As freshmen initiate their first years of total freedom and bliss, they ponder about the legend of the “freshman 15.”
According to Ashley Medina, a kinesiology sophomore, life in the resident halls at San Diego State tends to lead students into an unhealthy diet and inevitably an unhealthy lifestyle.
“Even though it is nice to live close to campus. The 10-minute walk to campus does not compensate the thousands of calories consumed daily at the diner or the food market,” Medina said.
When walking inside East Commons, the first impression after the massive crowd and huge lines is the intoxicating smell of fried food. Although there is always an option hiding in the corner of the menu for the minority of students who are vegetarians, vegans or just trying to be healthy, most items are based on a high-carbohydrate and high-sugar diet.
An alternative dining option, the thursday farmers market, allows students to lean toward different types of food not normally found on campus. The farmers market, which started Fall 2009, was meant to be a special event for Earth Day rather than a weekly occurrence on campus, according to Brian Wynne, the general manager of concessions for SDSU Dining Services.

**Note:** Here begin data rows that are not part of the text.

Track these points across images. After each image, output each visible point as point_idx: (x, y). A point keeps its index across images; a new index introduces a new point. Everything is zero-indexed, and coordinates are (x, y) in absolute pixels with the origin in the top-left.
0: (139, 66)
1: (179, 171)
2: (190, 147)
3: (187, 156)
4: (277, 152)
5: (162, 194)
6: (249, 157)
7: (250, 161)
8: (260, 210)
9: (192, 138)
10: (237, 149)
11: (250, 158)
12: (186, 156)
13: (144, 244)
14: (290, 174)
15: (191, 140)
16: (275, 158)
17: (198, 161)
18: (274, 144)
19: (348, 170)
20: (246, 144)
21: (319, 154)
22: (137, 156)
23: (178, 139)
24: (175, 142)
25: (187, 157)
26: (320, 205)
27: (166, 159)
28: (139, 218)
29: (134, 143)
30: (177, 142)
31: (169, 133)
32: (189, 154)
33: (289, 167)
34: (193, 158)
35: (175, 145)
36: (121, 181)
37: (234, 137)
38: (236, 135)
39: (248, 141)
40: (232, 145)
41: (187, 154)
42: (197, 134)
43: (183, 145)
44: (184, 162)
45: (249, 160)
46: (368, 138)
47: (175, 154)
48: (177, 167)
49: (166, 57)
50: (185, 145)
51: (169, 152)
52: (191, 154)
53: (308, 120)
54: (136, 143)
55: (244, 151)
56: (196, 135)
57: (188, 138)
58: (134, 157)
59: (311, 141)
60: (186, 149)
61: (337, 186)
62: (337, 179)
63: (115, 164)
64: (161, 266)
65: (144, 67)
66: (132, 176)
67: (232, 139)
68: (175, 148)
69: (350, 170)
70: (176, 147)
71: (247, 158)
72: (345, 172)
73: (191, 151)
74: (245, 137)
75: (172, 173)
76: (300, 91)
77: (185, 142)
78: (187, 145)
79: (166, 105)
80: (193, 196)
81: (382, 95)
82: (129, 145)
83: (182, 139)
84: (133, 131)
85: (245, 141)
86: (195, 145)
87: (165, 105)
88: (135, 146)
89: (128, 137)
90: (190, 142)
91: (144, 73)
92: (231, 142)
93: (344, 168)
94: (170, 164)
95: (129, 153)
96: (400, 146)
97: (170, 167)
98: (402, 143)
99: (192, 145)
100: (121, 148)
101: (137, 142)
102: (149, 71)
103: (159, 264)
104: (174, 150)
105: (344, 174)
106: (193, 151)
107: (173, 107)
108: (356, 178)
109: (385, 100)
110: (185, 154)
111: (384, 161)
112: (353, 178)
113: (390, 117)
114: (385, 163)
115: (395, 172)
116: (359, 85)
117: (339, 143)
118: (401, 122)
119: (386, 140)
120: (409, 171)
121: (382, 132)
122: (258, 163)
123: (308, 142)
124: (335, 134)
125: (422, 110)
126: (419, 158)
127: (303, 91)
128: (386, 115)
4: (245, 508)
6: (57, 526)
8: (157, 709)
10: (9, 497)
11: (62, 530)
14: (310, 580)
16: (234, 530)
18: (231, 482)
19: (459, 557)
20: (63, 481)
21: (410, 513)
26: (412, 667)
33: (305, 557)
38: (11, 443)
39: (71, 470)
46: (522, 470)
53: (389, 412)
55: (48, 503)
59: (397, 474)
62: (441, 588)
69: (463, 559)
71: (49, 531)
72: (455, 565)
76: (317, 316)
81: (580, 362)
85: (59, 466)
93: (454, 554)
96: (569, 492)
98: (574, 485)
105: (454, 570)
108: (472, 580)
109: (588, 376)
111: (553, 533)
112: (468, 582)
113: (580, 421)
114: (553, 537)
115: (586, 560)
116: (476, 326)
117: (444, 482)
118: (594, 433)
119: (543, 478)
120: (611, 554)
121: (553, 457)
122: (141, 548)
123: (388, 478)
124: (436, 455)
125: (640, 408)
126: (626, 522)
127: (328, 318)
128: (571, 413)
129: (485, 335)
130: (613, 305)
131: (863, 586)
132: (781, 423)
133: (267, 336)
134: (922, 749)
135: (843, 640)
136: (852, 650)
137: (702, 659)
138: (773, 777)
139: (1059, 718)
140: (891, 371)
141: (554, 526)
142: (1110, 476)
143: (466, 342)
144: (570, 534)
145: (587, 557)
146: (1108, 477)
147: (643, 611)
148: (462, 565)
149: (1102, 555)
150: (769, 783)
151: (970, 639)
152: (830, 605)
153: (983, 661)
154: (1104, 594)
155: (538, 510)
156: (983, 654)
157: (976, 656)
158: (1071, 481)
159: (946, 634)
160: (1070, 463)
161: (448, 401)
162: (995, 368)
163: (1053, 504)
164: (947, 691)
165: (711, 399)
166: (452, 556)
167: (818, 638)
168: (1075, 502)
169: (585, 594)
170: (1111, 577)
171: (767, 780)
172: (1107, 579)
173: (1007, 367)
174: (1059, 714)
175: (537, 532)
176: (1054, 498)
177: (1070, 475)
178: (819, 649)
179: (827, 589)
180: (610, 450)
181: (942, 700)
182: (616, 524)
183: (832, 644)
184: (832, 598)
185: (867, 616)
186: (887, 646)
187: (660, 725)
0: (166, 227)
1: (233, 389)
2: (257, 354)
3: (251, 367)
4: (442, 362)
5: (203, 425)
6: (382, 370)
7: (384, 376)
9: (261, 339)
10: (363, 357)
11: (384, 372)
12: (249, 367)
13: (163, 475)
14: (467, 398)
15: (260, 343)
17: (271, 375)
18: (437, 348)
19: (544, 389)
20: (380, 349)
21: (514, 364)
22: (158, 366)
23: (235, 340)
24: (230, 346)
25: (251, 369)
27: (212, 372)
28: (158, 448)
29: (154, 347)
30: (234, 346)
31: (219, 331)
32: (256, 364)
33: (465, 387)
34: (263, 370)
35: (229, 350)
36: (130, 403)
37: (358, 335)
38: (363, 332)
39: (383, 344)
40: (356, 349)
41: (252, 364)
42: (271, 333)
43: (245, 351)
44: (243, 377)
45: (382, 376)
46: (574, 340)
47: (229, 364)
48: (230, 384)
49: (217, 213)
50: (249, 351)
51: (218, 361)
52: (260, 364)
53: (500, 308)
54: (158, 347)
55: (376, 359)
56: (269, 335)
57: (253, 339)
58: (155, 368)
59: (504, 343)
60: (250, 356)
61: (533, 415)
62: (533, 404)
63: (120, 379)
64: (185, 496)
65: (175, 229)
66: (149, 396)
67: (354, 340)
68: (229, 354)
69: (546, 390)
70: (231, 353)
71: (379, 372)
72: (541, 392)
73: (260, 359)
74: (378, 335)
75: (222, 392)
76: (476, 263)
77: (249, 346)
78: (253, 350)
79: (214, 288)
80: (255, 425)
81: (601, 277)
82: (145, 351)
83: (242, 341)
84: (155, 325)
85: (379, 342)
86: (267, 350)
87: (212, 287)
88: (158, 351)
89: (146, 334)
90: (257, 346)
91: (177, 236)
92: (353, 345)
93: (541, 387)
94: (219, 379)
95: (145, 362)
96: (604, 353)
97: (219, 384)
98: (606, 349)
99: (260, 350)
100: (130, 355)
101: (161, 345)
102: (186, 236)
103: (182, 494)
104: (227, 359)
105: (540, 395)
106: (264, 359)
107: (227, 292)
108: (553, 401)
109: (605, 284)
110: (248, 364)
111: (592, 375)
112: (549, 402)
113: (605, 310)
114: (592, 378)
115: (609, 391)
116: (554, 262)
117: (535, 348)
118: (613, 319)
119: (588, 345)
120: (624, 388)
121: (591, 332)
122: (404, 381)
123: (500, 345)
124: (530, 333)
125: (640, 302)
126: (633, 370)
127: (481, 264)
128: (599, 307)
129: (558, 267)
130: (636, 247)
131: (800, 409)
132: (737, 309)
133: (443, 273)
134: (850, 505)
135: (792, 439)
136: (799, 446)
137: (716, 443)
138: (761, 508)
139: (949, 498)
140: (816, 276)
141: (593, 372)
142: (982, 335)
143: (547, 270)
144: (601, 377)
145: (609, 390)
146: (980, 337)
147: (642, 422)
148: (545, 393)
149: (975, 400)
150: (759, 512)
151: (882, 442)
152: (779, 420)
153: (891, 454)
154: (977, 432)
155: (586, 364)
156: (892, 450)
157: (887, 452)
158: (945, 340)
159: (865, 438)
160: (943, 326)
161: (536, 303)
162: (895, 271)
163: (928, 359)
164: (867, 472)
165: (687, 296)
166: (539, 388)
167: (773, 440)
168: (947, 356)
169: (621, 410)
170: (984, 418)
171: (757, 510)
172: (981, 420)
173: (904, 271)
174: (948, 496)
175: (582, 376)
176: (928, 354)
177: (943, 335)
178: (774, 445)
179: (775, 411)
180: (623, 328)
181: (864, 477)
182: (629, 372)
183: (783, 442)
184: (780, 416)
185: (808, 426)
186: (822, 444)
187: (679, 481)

“Students voted with their dollars,” Wynne said. “Organic was what we were aiming for at first, but the organic stalls were the first to go when they didn’t make enough profit to keep their business here on campus.”
When considering the limited options vegetarians and vegans have on campus, they are often tempted to give into the unhealthier options to avoid hunger, Bernice Rodriguez, a member of e3, the on-campus organization that ignited the farmer’s market movement, said.
“You don’t get too many options when you are a vegetarian,” Rodriguez said. “You could say that the small percentage of vegetarians are discriminated by the fast food society, which is why we began the farmers market, to have a healthier option.”
The vast fast food options can also be problematic for vegetarians.
“When I am home I usually cook vegetarian meals,” Sofiane Akoubi, an employee of Baba Foods, a Greek food kiosk in the farmers market, said. “But when you go out you are attracted to the food around the area, which is usually only fast food.”
According to Akoubi, though the fast food prices may be affordable, the huge portions are more than any one person needs.
“Why not buy less for less?” Akoubi asked. “I don’t need five burgers for $4, I just need one burger for possibly $1.”
When comparing the fast food business with the meal plan the deal is the same: Eat more for what is available to spend, and usually the food offered is not the healthiest.
“I was living in Cuic,” Alex Howe, another employee of Baba Foods, said. “I had the fat-kid meal plan. You had to spend all the money in your plan at the end of the day and all there was to eat was fatty foods.”
According to Howe, who also struggled with the “freshman 15” his first year of college because of the unhealthy meal plans, the healthier options on campus such as the farmers market and Peabody’s are not included in the meal plan. Instead you get Starbucks and Panda Express as an option.
“Vegetarians may become extinct here at SDSU,” Akoubi said. “That is if the food services on campus maintain zero options for vegetarians and vegans, unless a peanut butter and jelly sandwich counts as an option.”